まず、美咲と頼子の対話では、夫・貢の不貞に対する価値観の違いが浮き彫りになる。頼子は、夫の裏切りを“女性として許すべきでない問題”と捉えるのではなく、あくまで「自分個人の問題」として受け止めている。親友・善恵のように倫理や社会的正しさで裁くのではなく、自分が怒れない以上、離婚もしないという姿勢を自然体で貫く。その「これでいい」という言葉は、諦めでも強がりでもなく、彼女自身の選択としての静かな強さを示していた。一方の美咲は、その在り方に戸惑いながらも、自分との違いを強く意識する。

並行して、遙と万千花の物語は、より切迫した局面に入る。体調を崩した万千花は回復後も衰弱し、無理に仕事へ戻ろうとするが、遙はそれを強く止める。かつて涙を見せなかった万千花が、些細なことで泣くようになり、眠れないなど精神的な不調を抱えていることが明らかになる。遙は自身の引きこもり経験を重ね合わせ、これは専門的な治療が必要だと判断するが、医療へのアクセスの困難さや本人の気力の低下が障壁となる。

異国の地で孤立しながらも、遙はキキやゾーイの助けを借りて奔走する。早朝からクリニックに並び、ようやく精神科医の診察へとつなげることに成功する。治療によって万千花は徐々に回復し、眠れるようになり、食欲も戻っていく。回復の兆しは確かだったが、同時に彼女は再び働こうとし始める。

ここで二人の価値観は激しく衝突する。遙は「命を削るような働き方」をやめるよう迫るが、万千花は将来への不安や金銭的理由から働く必要性を訴える。そのやり取りの中で、万千花の話し方や思考が、キキやゾーイの影響を受けて変化していることに遙は気づき、強い違和感と怒りを抱く。かつての“自分たちのやり方”を失い、他者に同化しようとする万千花に対し、遙は「本来の彼女」を取り戻させようと、あえて挑発的にぶつかっていく。

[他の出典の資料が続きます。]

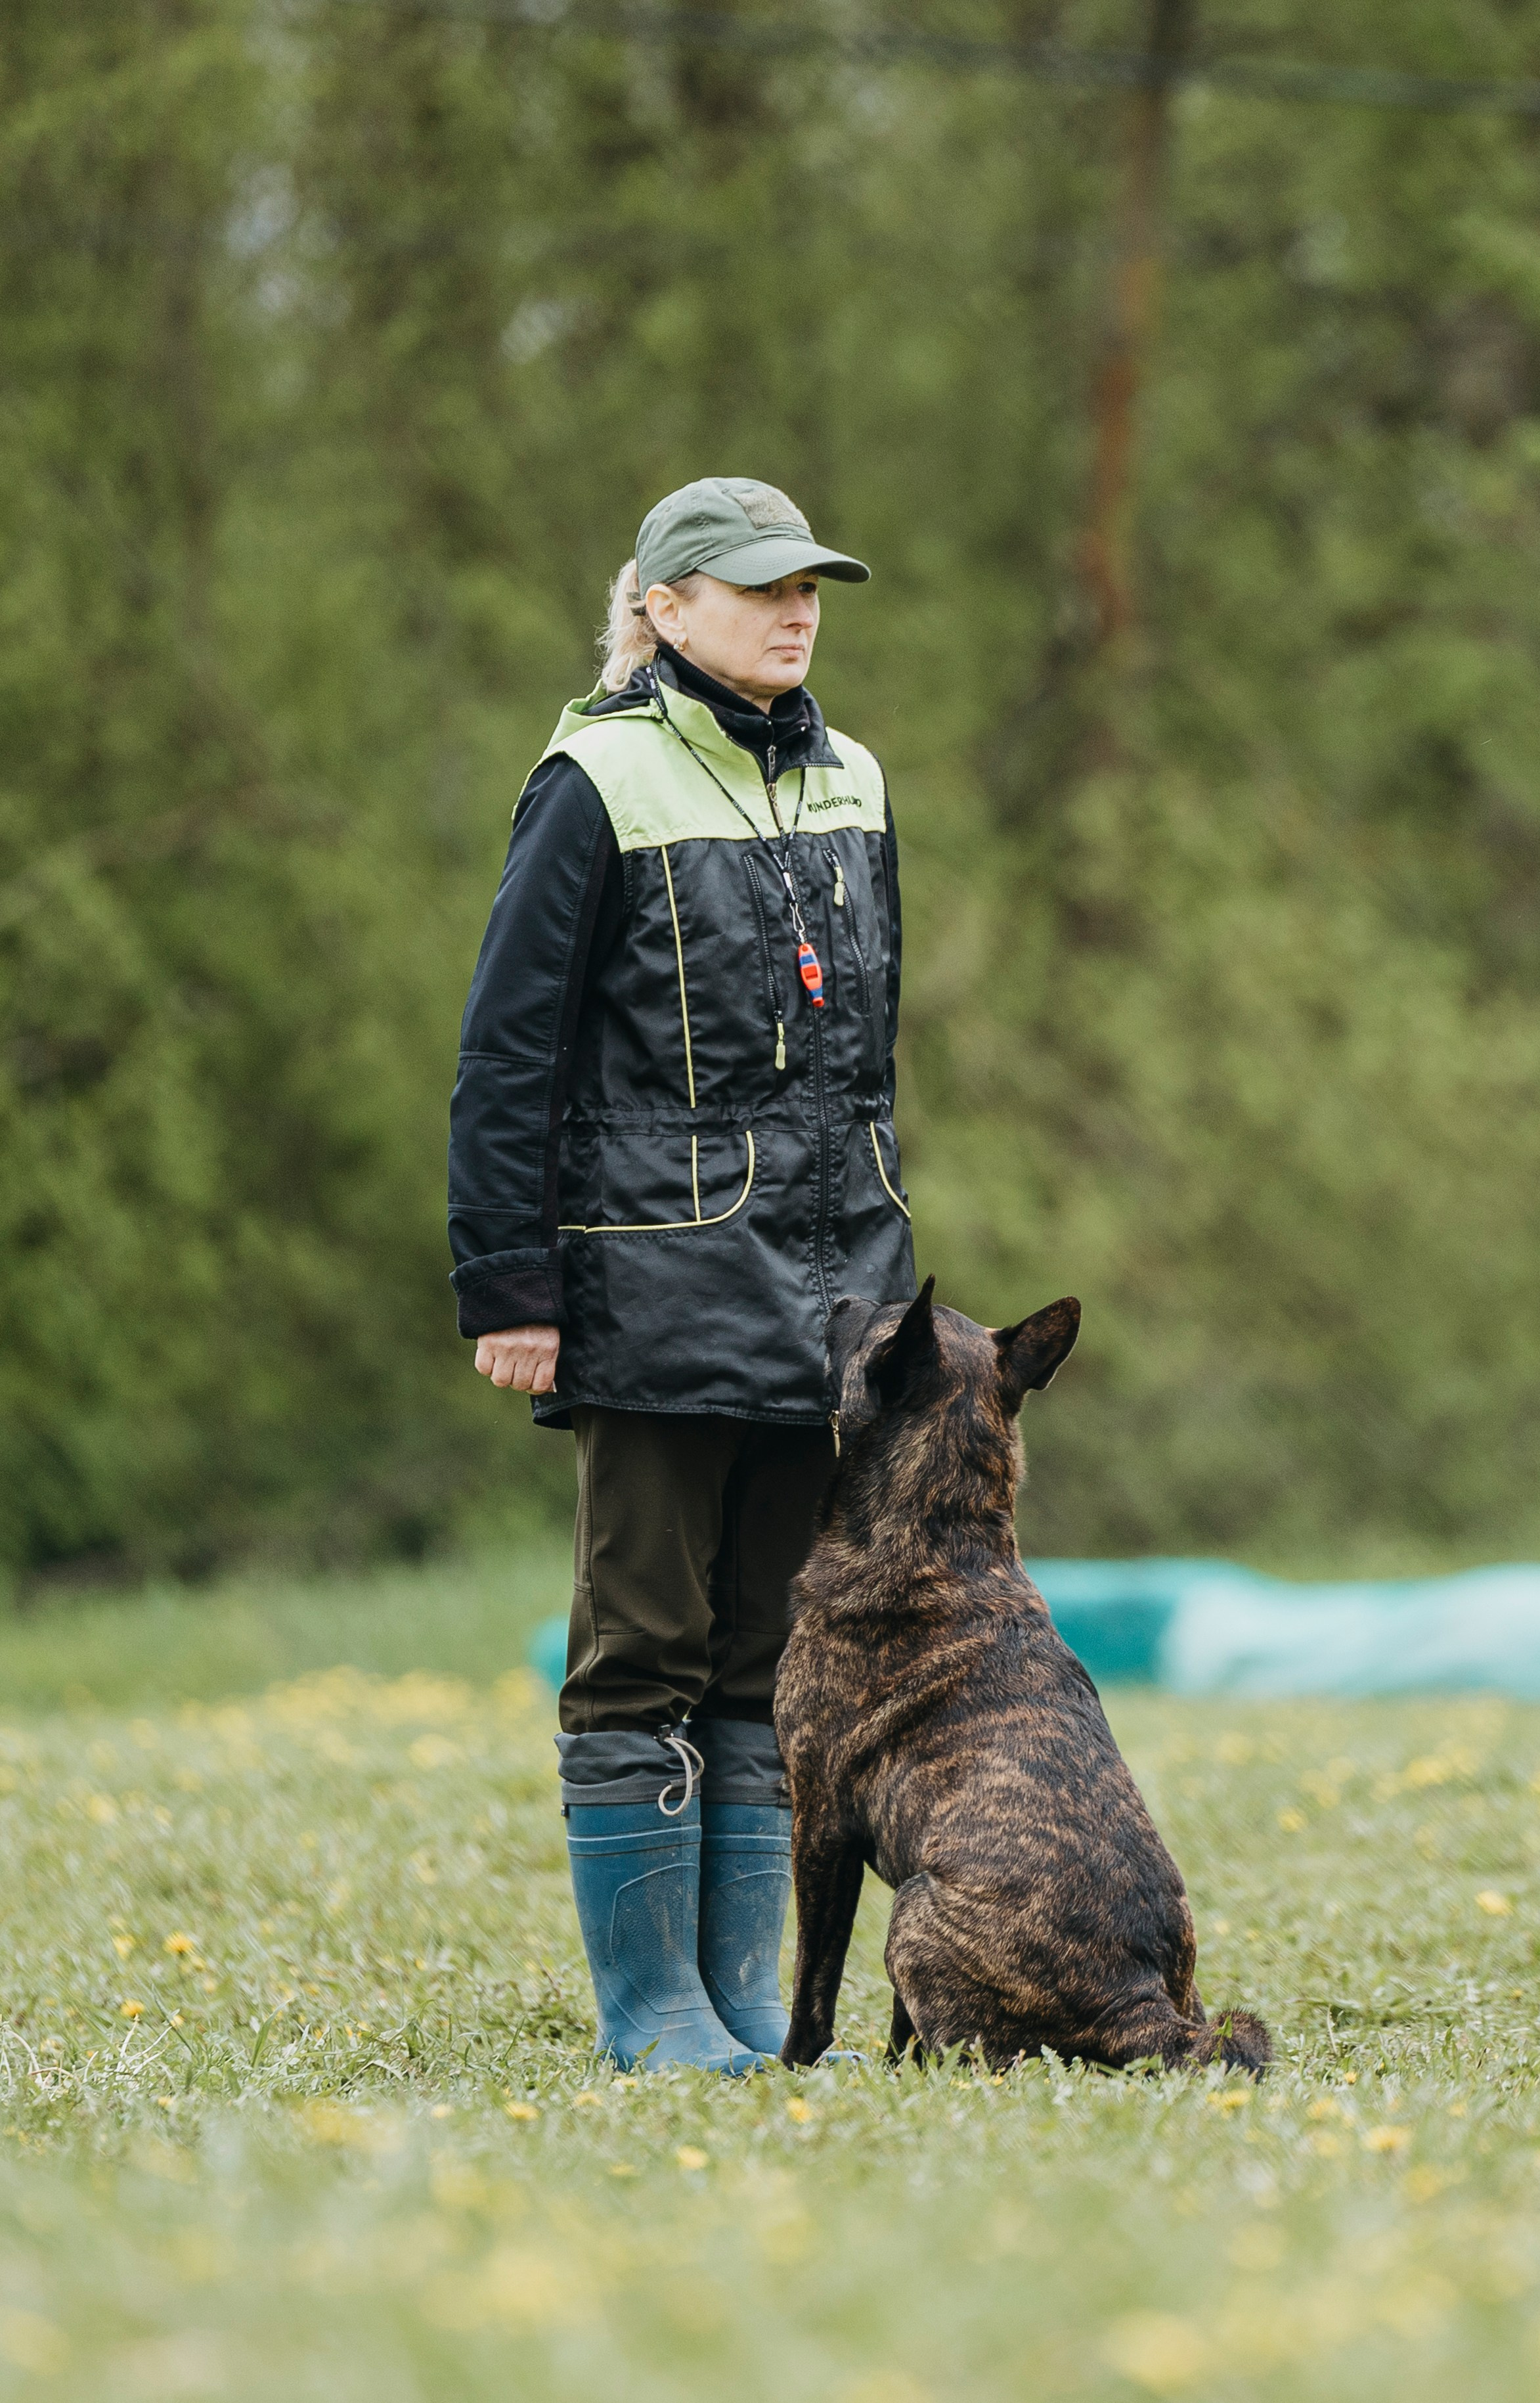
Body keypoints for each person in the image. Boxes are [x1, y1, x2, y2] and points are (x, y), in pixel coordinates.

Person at [447, 476, 916, 2069]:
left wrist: (886, 1259)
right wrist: (510, 1284)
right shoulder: (595, 779)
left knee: (767, 1649)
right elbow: (507, 1054)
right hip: (649, 1289)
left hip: (833, 1293)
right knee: (640, 1642)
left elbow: (871, 1060)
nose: (793, 611)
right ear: (660, 606)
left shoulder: (855, 778)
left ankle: (738, 2001)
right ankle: (650, 2009)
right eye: (755, 587)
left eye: (806, 588)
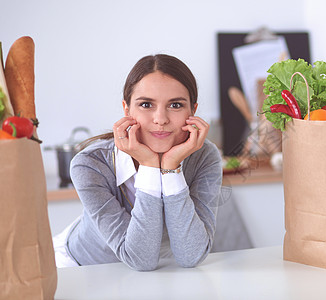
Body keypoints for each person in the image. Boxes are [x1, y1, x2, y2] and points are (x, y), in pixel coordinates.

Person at [52, 54, 223, 271]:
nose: (160, 119)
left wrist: (170, 168)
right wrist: (151, 166)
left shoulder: (204, 156)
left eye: (176, 105)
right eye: (146, 104)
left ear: (193, 111)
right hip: (82, 267)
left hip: (152, 273)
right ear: (127, 109)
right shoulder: (89, 164)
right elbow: (140, 259)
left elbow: (191, 256)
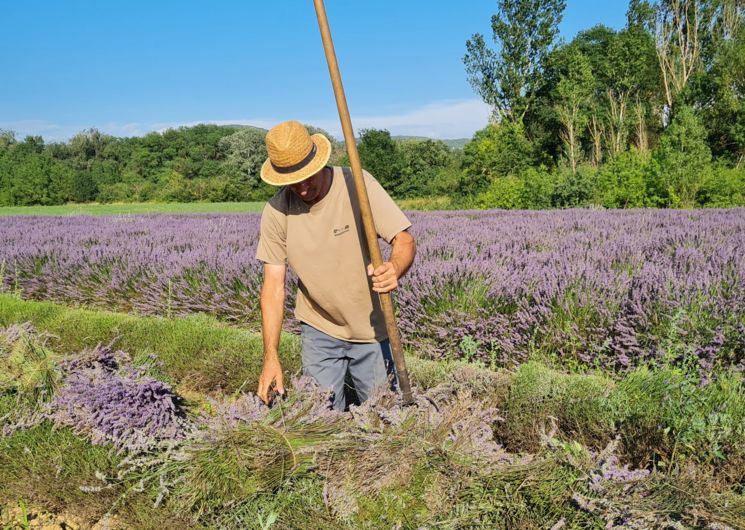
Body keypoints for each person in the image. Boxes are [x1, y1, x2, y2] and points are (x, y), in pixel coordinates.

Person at [255, 120, 416, 410]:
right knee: (320, 419)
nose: (302, 188)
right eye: (293, 181)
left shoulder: (357, 184)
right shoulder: (276, 211)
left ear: (319, 161)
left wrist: (394, 267)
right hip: (319, 330)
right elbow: (273, 288)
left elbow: (403, 239)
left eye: (307, 177)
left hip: (371, 330)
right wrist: (271, 357)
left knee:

万千花もまた内心では揺れており、遙の指摘に反発しながらも、自分が変わってしまったことを自覚している様子がうかがえる。二人の衝突は、単なる口論ではなく、「どう生きるか」「何を守るか」という根本的な問いをぶつけ合うものとなっていく。

この一連の流れは、他者を理解しようとする優しさと、自分を守るための変化、そしてそれを拒もうとする絆の葛藤を描き出している。頼子の静かな受容と、遙の激しい抵抗という対照的な姿を通じて、「人はどこまで他者を許し、どこまで自分を変えるべきか」というテーマが深く掘り下げられている。